Overall, in Life Sciences, Dillon said that business was hurt in the third quarter by a 6 percent slowdown in pharma and biotech spending due to the economy and recent merger activity that have delayed spending, though the company is seeing signs that the grip on budgets may be loosening.
Academic and government spending in Life Sciences was down 2 percent.
Despite that, the company announced that starting Nov. 1, the beginning of its fiscal 2010, it will be breaking out its earnings results into three segments, with the two sectors that now comprise Bio-Analytical Measurement — Life Sciences and Chemical Analysis — reporting as separate segments. The other reporting segment will remain Electronic Measurement.

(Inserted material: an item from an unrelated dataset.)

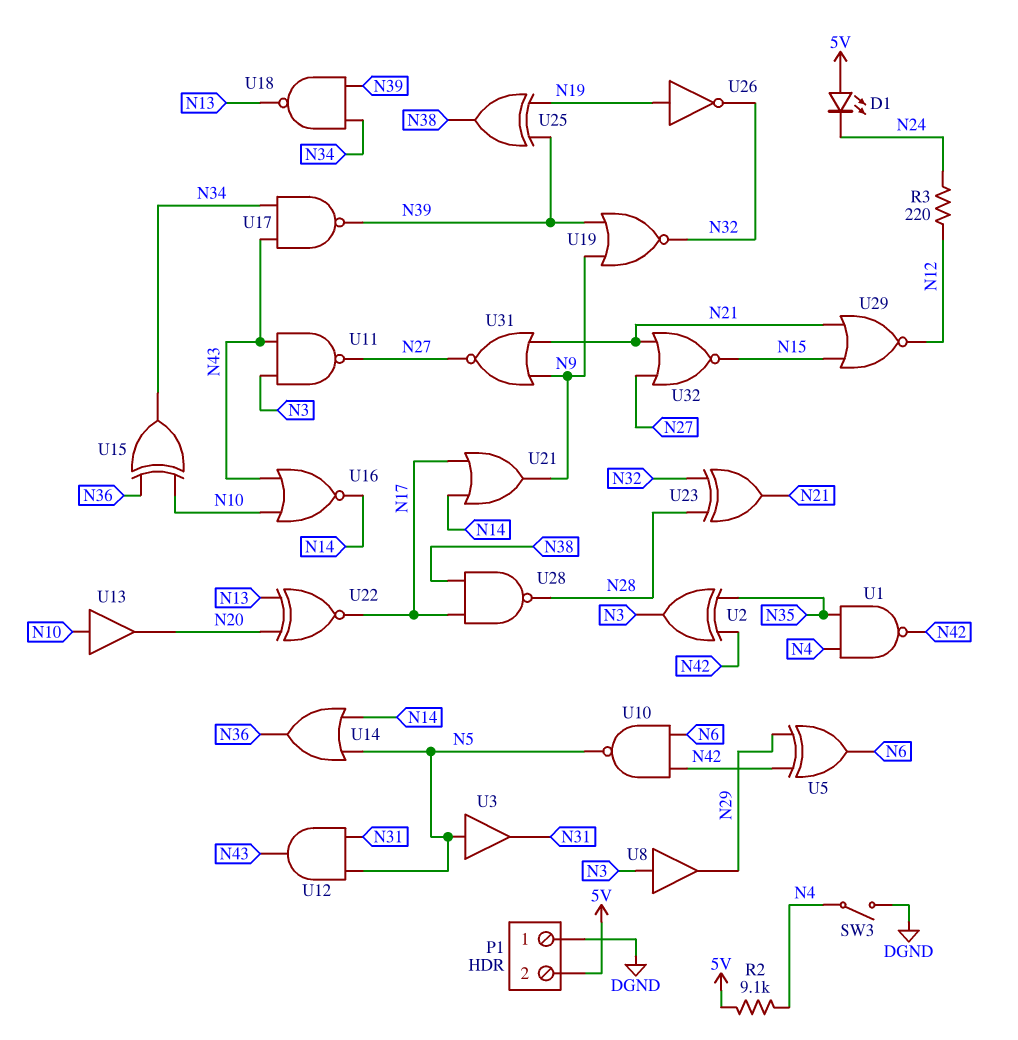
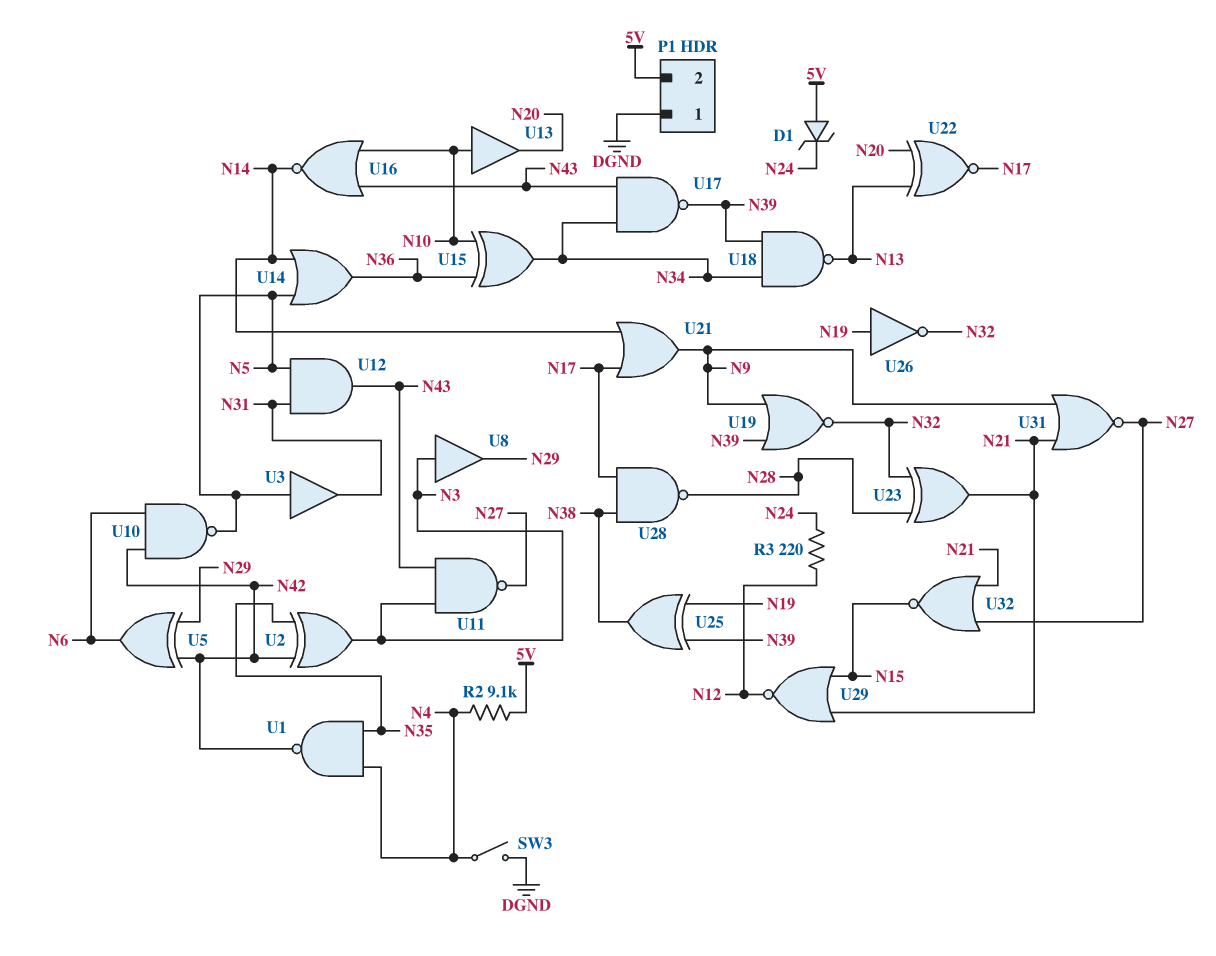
D1: LED (A 5V, K N24) -> zener (A 5V, K N24)

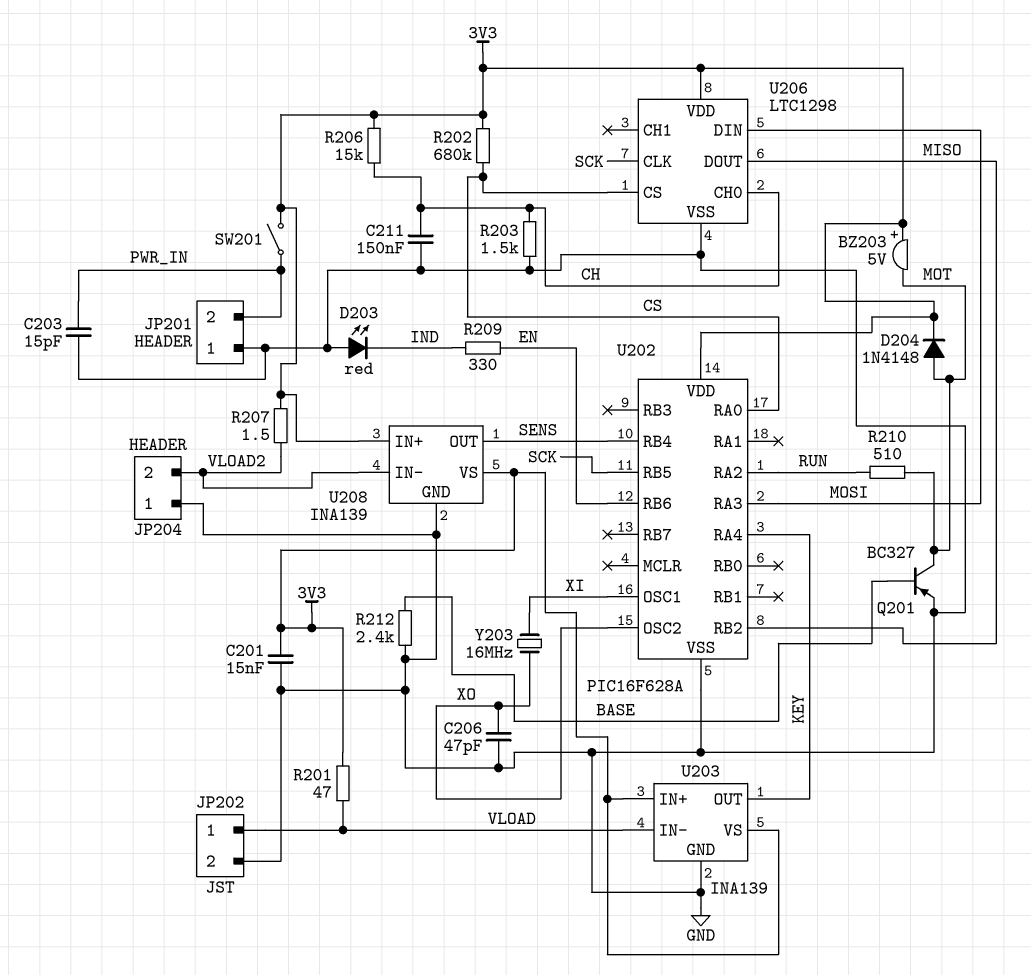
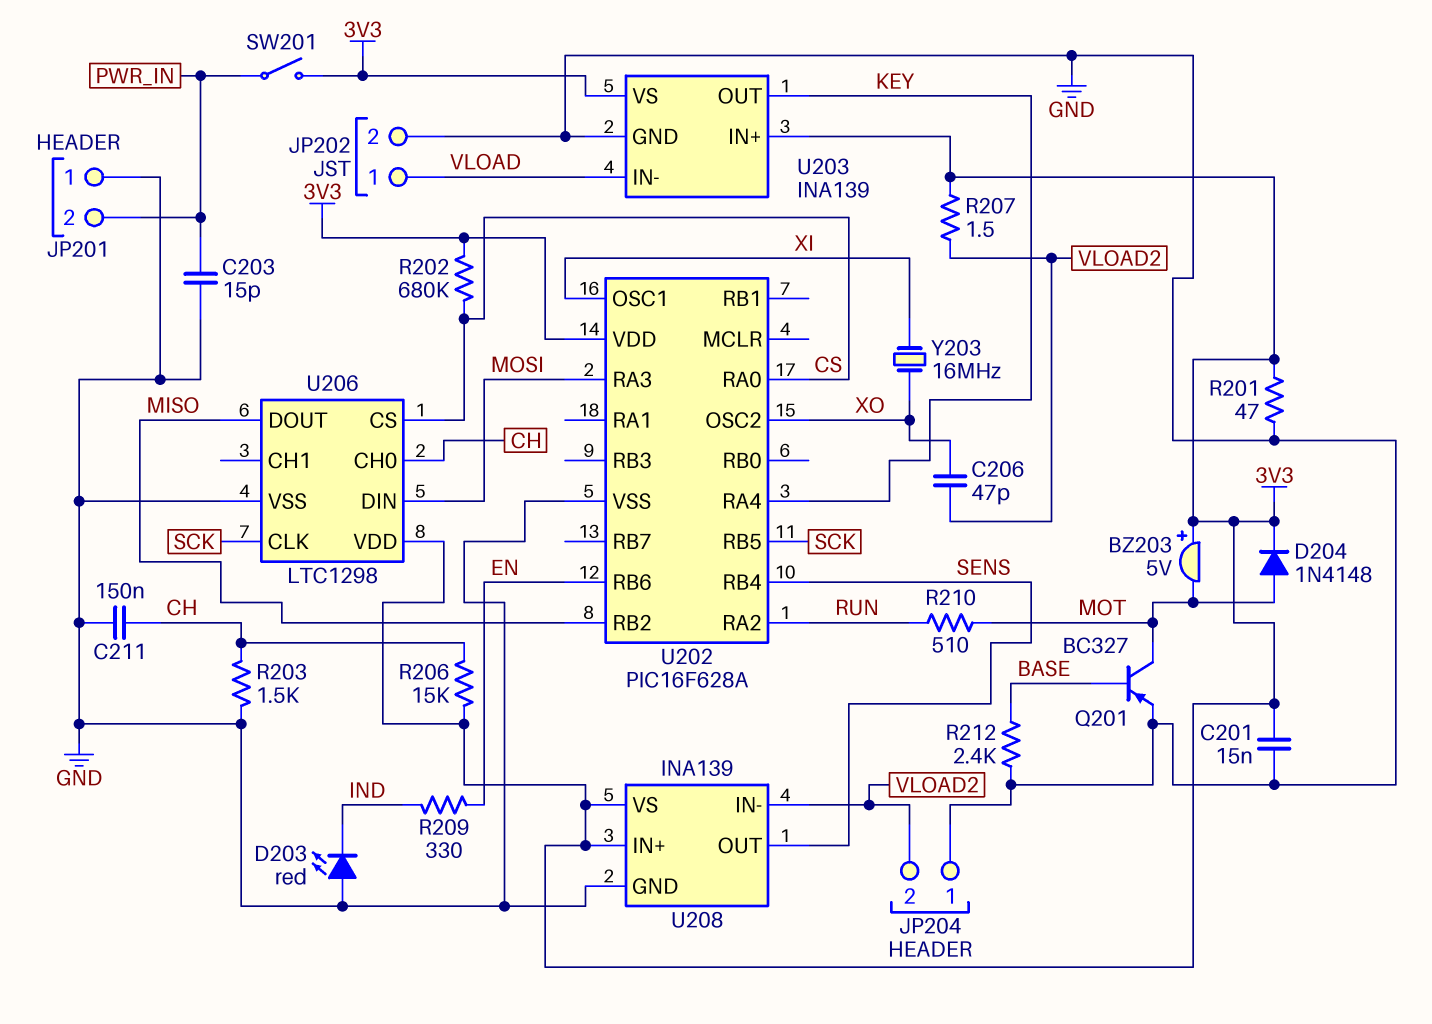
C206: 47pF (GND, XO) -> 47pF (VLOAD2, XO)
R201: 47 (3V3, VLOAD) -> 47 (3V3, GND)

The firm has been aggressively positioning itself as major player in the life science space for several years, and the change in its reporting segments reflects the success of that effort and the creation of a dedicated life science sales channel, according to a company spokesman.
In an e-mail to ProteoMonitor, the spokesman said Agilent had been considering dedicating a sales channel for Life Sciences for some time as a result of the unit's "explosive growth," which drove the company "to a critical mass that allows the scale to support its own channel.
"This new structure will help us accelerate our efforts to become an even more focused team for life science customers, resulting in the more consultative, solutions-based sales customers are looking for," he added. "The Life Sciences sales channel will be focused on the customers and countries that drive the majority of expenditures in the life science market.”
No Variation on Varian
Last month, Agilent announced its intent to acquire instrument and vacuum firm Varian for $1.5 billion [See PM 07/30/09]. Shortly afterward, a Varian investor filed a lawsuit challenging the proposed purchase [see PM 08/06/09].
The company this week declined update the pending acquisition or the lawsuit but said that it still anticipates closing on the deal by the end of the year.
The acquisition, the largest in Agilent's history, "is a major step in [its] transformation into a leading bio-analytical measurement company," Sullivan said. "We can build on our complementary technologies and we each bring expertise and experience across different geographies and applications.
"We just think Varian is a great franchise or we would not move forward," he continued. "There are lots of factors that go into [an acquisition] and we just think it is going to be a great fit for us as we go through the regulatory" process.
By the Numbers
For the quarter, Agilent posted a net loss of $19 million, compared to a profit of $169 million in Q3 2008.
During the quarter, the company took a charge of $81 million related to its restructuring and asset repairment. It also had a charge of $11 million for non-cash amortization. Agilent recognized a tax benefit of $36 million and had $16 million of other net charges.
Geographically, European revenues saw the biggest slide, 31 percent year over year. The Americas were down 28 percent and Asia-Pacific was off 22 percent.
In Bio-Analytical Measurement, Europe was down 22 percent year over year and the Americas were off 13 percent. Asia continued to grow, though, with China up 48 percent, fueling 19 percent growth in Asia outside of Japan where revenues rose 8 percent.
R&D spending for the quarter was down 10 percent year over year to $153 million while SG&A spending was down 7 percent to $387 million.
Starting in late 2008, the company started restructuring its business in order to bring down costs. Cumulatively $525 million in savings is expected to be achieved from the effort, which included a reduction in its workforce of about 3,800 employees, as well as cuts in the pay of existing employees and unpaid furloughs.
Yesterday, Sullivan announced that beginning Nov. 1 all remaining employees will be restored to full pay and full work weeks.
Agilent said that as of July 31, it had $1.48 billion in cash and cash equivalents.